JOB: Going line by line through the entries below, tally those that hold the string "ожирения". Give only the total.

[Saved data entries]
=== Begin Enclosure ===

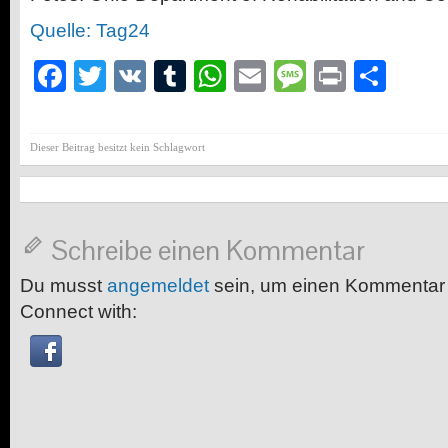
Quelle: Tag24
Facebook
Twitter
VK
Tumblr
WhatsApp
Email
Message
Print
Teil
Dieser Beitrag besitzt kein Schlagwort
Schreibe einen Kommentar
Du musst
angemeldet
sein, um einen Kommentar
Connect with:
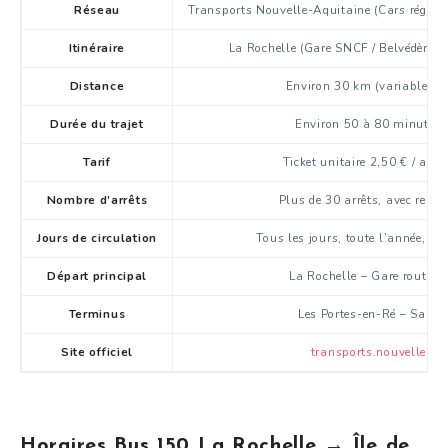
Réseau
Transports Nouvelle-Aquitaine (Cars régio
Itinéraire
La Rochelle (Gare SNCF / Belvédère) ↔
Distance
Environ 30 km (variable sel
Durée du trajet
Environ 50 à 80 minutes s
Tarif
Ticket unitaire 2,50 € / alle
Nombre d’arrêts
Plus de 30 arrêts, avec renfo
Jours de circulation
Tous les jours, toute l’année, y c
Départ principal
La Rochelle – Gare routièr
Terminus
Les Portes-en-Ré – Salle 
Site officiel
transports.nouvelle-aqu
Horaires Bus 150 La Rochelle → Île de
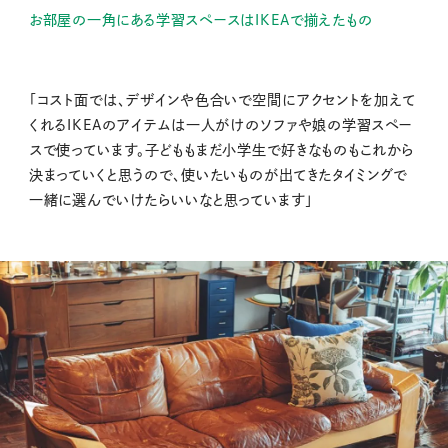
お部屋の一角にある学習スペースはIKEAで揃えたもの
「コスト面では、デザインや色合いで空間にアクセントを加えて
くれるIKEAのアイテムは一人がけのソファや娘の学習スペー
スで使っています。子どももまだ小学生で好きなものもこれから
決まっていくと思うので、使いたいものが出てきたタイミングで
一緒に選んでいけたらいいなと思っています」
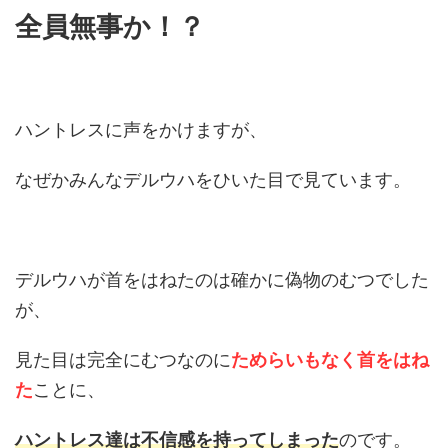
全員無事か！？
ハントレスに声をかけますが、
なぜかみんなデルウハをひいた目で見ています。
デルウハが首をはねたのは確かに偽物のむつでした
が、
見た目は完全にむつなのに
ためらいもなく首をはね
た
ことに、
ハントレス達は不信感を持ってしまった
のです。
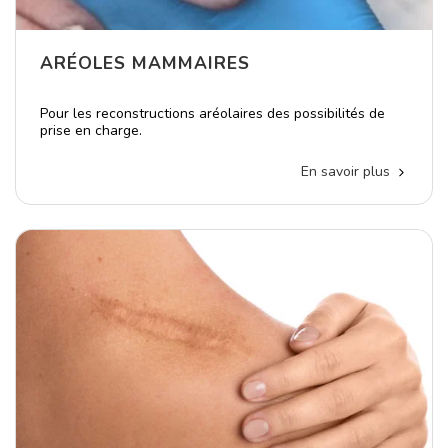
ARÉOLES MAMMAIRES
Pour les reconstructions aréolaires des possibilités de
prise en charge.
En savoir plus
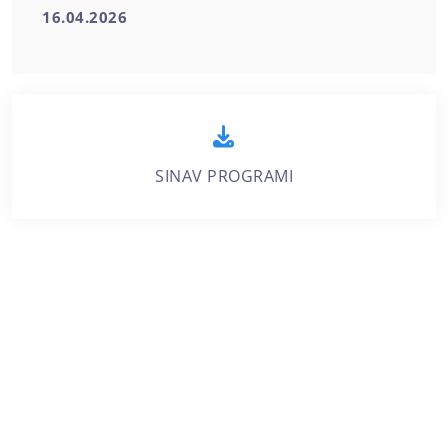
16.04.2026
SINAV PROGRAMI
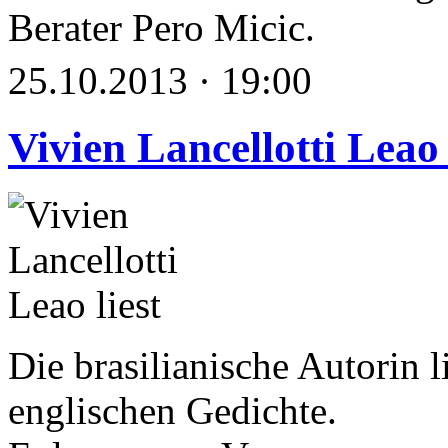
Berater Pero Micic.
25.10.2013 · 19:00
Vivien Lancellotti Leao 
Die brasilianische Autorin l
englischen Gedichte.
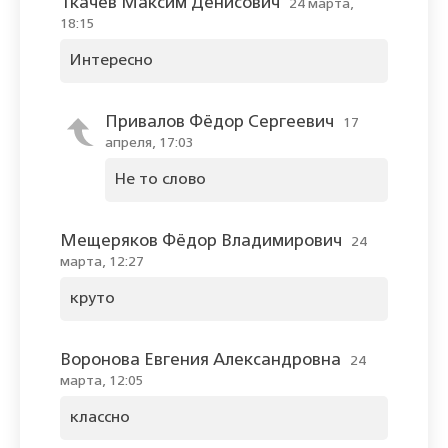
Ткачёв Максим Денисович
24 марта,
18:15
Интересно
Привалов Фёдор Сергеевич
17
апреля, 17:03
Не то слово
Мещеряков Фёдор Владимирович
24
марта, 12:27
круто
Воронова Евгения Александровна
24
марта, 12:05
классно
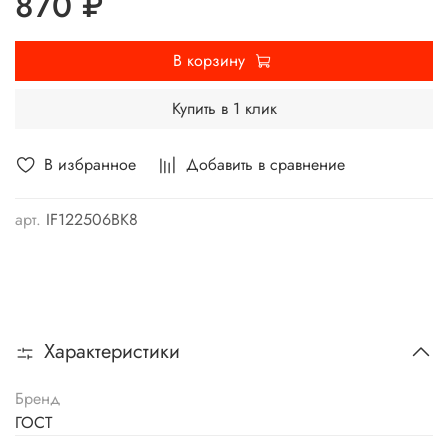
870 ₽
В корзину
Купить в 1 клик
В избранное
Добавить в сравнение
арт.
IF122506ВК8
Характеристики
Бренд
ГОСТ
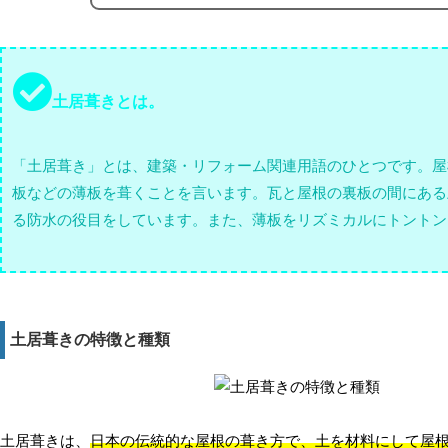
土居葺きとは。
「土居葺き」とは、建築・リフォーム関連用語のひとつです。屋
板などの薄板を葺くことを言います。瓦と屋根の裏板の間にある
る防水の役目をしています。また、薄板をリズミカルにトントン
土居葺きの特徴と種類
土居葺きは、
日本の伝統的な屋根の葺き方で、土を材料にして屋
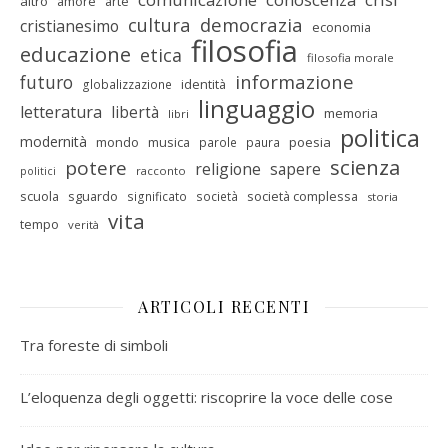
altro
amore
arte
cultura
democrazia
cristianesimo
economia
filosofia
educazione
etica
filosofia morale
informazione
futuro
identità
globalizzazione
linguaggio
letteratura
libertà
memoria
libri
politica
modernità
mondo
musica
poesia
parole
paura
scienza
potere
religione
sapere
racconto
politici
scuola
sguardo
società complessa
significato
società
storia
vita
tempo
verità
ARTICOLI RECENTI
Tra foreste di simboli
L’eloquenza degli oggetti: riscoprire la voce delle cose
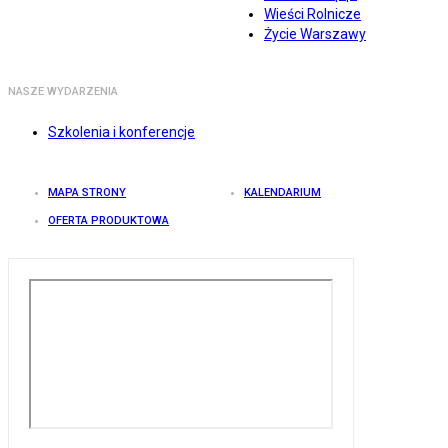
Wieści Rolnicze
Życie Warszawy
NASZE WYDARZENIA
Szkolenia i konferencje
MAPA STRONY
KALENDARIUM
OFERTA PRODUKTOWA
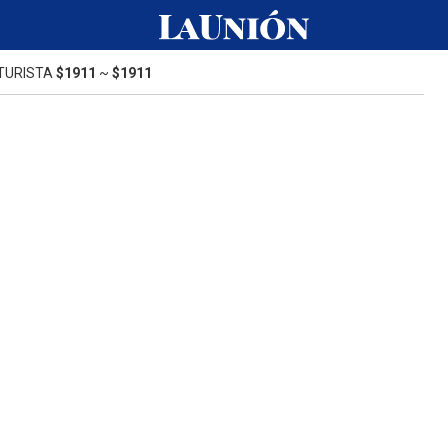
TURISTA
$1911
~
$1911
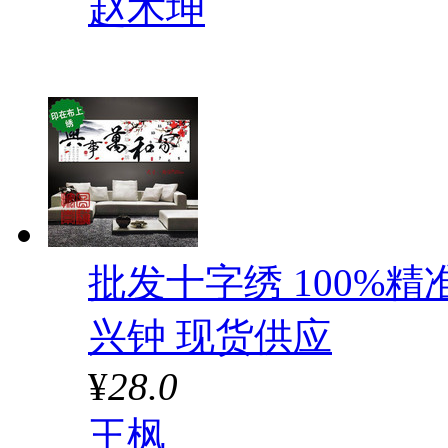
赵术坤
批发十字绣 100%精
兴钟 现货供应
¥
28.0
王枫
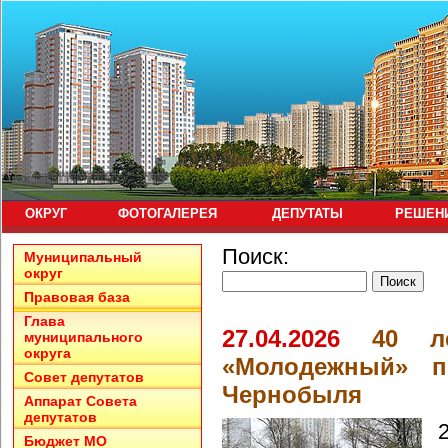
ОКРУГ
ФОТОГАЛЕРЕЯ
ДЕПУТАТЫ
РЕШЕН
Поиск:
Муниципальный
округ
Правовая база
Глава
27.04.2026
40 л
муниципального
округа
«Молодежный» п
Совет депутатов
Чернобыля
Аппарат Совета
депутатов
Бюджет МО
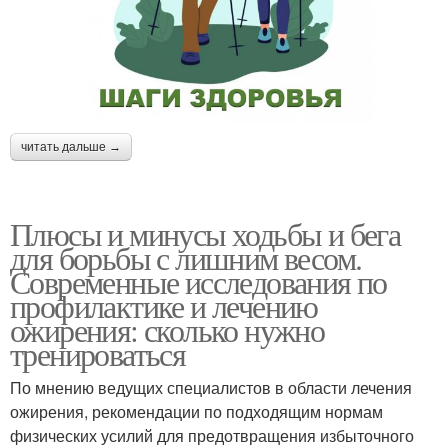
читать дальше →
Плюсы и минусы ходьбы и бега
для борьбы с лишним весом.
Современные исследования по
профилактике и лечению
ожирения: сколько нужно
тренироваться
По мнению ведущих специалистов в области лечения
ожирения, рекомендации по подходящим нормам
физических усилий для предотвращения избыточного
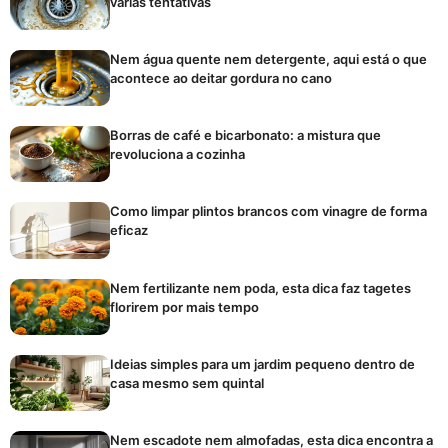
várias tentativas
Nem água quente nem detergente, aqui está o que
acontece ao deitar gordura no cano
Borras de café e bicarbonato: a mistura que
revoluciona a cozinha
Como limpar plintos brancos com vinagre de forma
eficaz
Nem fertilizante nem poda, esta dica faz tagetes
florirem por mais tempo
Ideias simples para um jardim pequeno dentro de
casa mesmo sem quintal
Nem escadote nem almofadas, esta dica encontra a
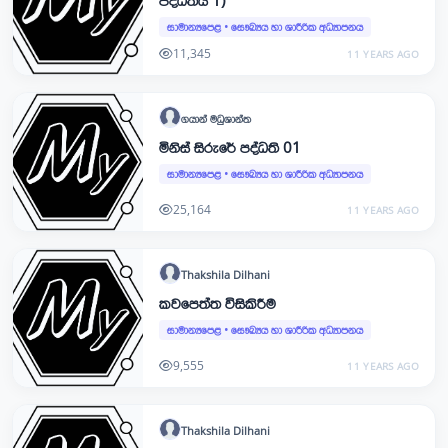
පද්ධතිය 1)
සාමාන්‍යපෙළ
•
සෞඛ්‍යය හා ශාරීරික අධ්‍යාපනය
11,345
11 YEARS AGO
ගයාන්
මධුශාන්ත
මිනිස් සිරුරේ පද්ධති 01
සාමාන්‍යපෙළ
•
සෞඛ්‍යය හා ශාරීරික අධ්‍යාපනය
25,164
11 YEARS AGO
Thakshila
Dilhani
කවපෙත්ත විසිකිරීම
සාමාන්‍යපෙළ
•
සෞඛ්‍යය හා ශාරීරික අධ්‍යාපනය
9,555
11 YEARS AGO
Thakshila
Dilhani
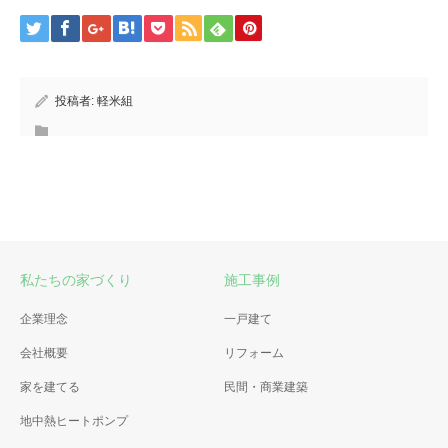
投稿者:
軽米組
私たちの家づくり
施工事例
企業理念
一戸建て
会社概要
リフォーム
家を建てる
民間・商業建築
地中熱ヒートポンプ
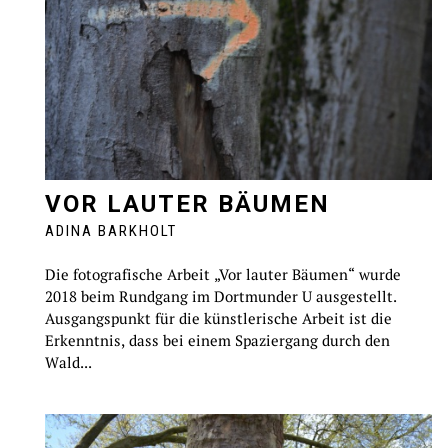
VOR LAUTER BÄUMEN
ADINA BARKHOLT
Die fotografische Arbeit „Vor lauter Bäumen“ wurde
2018 beim Rundgang im Dortmunder U ausgestellt.
Ausgangspunkt für die künstlerische Arbeit ist die
Erkenntnis, dass bei einem Spaziergang durch den
Wald...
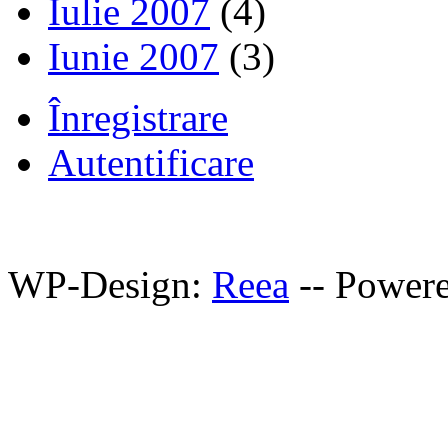
Iulie 2007
(4)
Iunie 2007
(3)
Înregistrare
Autentificare
WP-Design:
Reea
-- Power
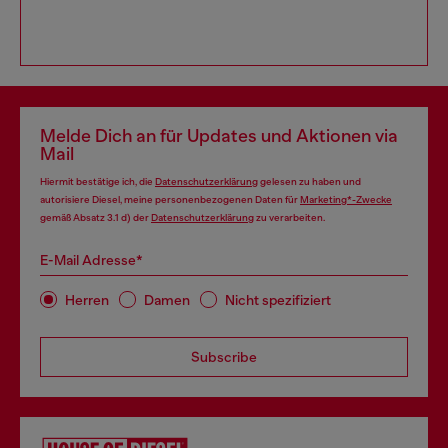
Melde Dich an für Updates und Aktionen via
Mail
Hiermit bestätige ich, die
Datenschutzerklärung
gelesen zu haben und
autorisiere Diesel, meine personenbezogenen Daten für
Marketing*-Zwecke
gemäß Absatz 3.1 d) der
Datenschutzerklärung
zu verarbeiten.
E-Mail Adresse*
Herren
Damen
Nicht spezifiziert
Subscribe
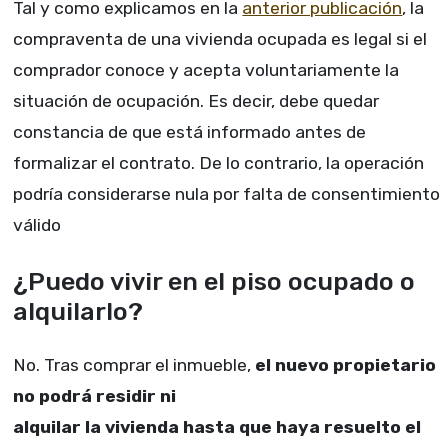
Tal y como explicamos en la
anterior publicación
, la
compraventa de una vivienda ocupada es legal si el
comprador conoce y acepta voluntariamente la
situación de ocupación. Es decir, debe quedar
constancia de que está informado antes de
formalizar el contrato. De lo contrario, la operación
podría considerarse nula por falta de consentimiento
válido
¿Puedo vivir en el piso ocupado o
alquilarlo?
No. Tras comprar el inmueble,
el nuevo propietario
no podrá residir ni
alquilar la vivienda hasta que haya resuelto el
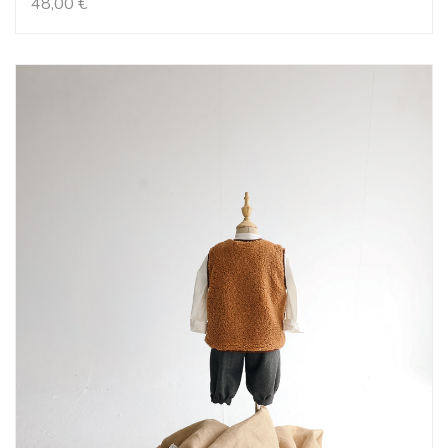
48,00
€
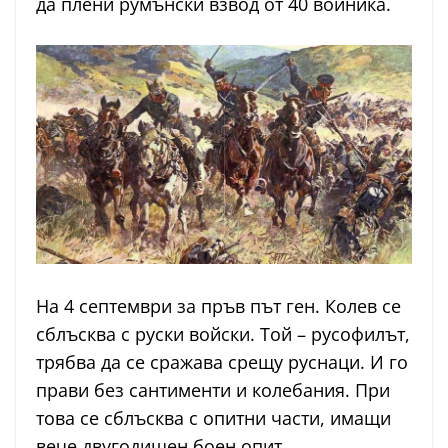
да плени румънски взвод от 40 войника.
На 4 септември за пръв път ген. Колев се
сблъсква с руски войски. Той – русофилът,
трябва да се сражава срещу руснаци. И го
прави без сантименти и колебания. При
това се сблъсква с опитни части, имащи
вече двугодишен боен опит.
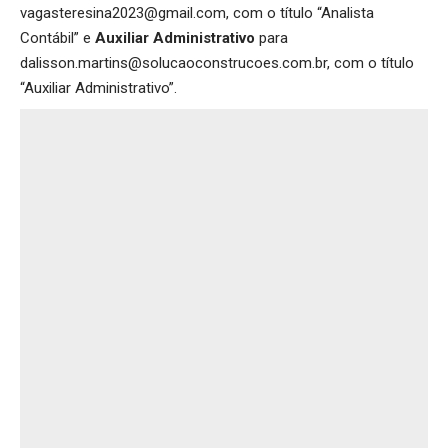
vagasteresina2023@gmail.com, com o título “Analista
Contábil” e
Auxiliar Administrativo
para
dalisson.martins@solucaoconstrucoes.com.br, com o título
“Auxiliar Administrativo”.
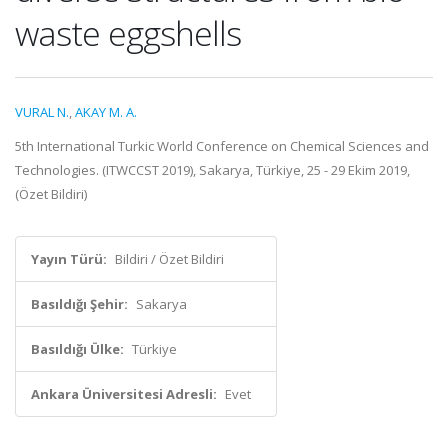
waste eggshells
VURAL N.
,
AKAY M. A.
5th International Turkic World Conference on Chemical Sciences and
Technologies. (ITWCCST 2019), Sakarya, Türkiye, 25 - 29 Ekim 2019,
(Özet Bildiri)
Yayın Türü:
Bildiri / Özet Bildiri
Basıldığı Şehir:
Sakarya
Basıldığı Ülke:
Türkiye
Ankara Üniversitesi Adresli:
Evet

=== End Enclosure ===

TASK OUTPUT: 2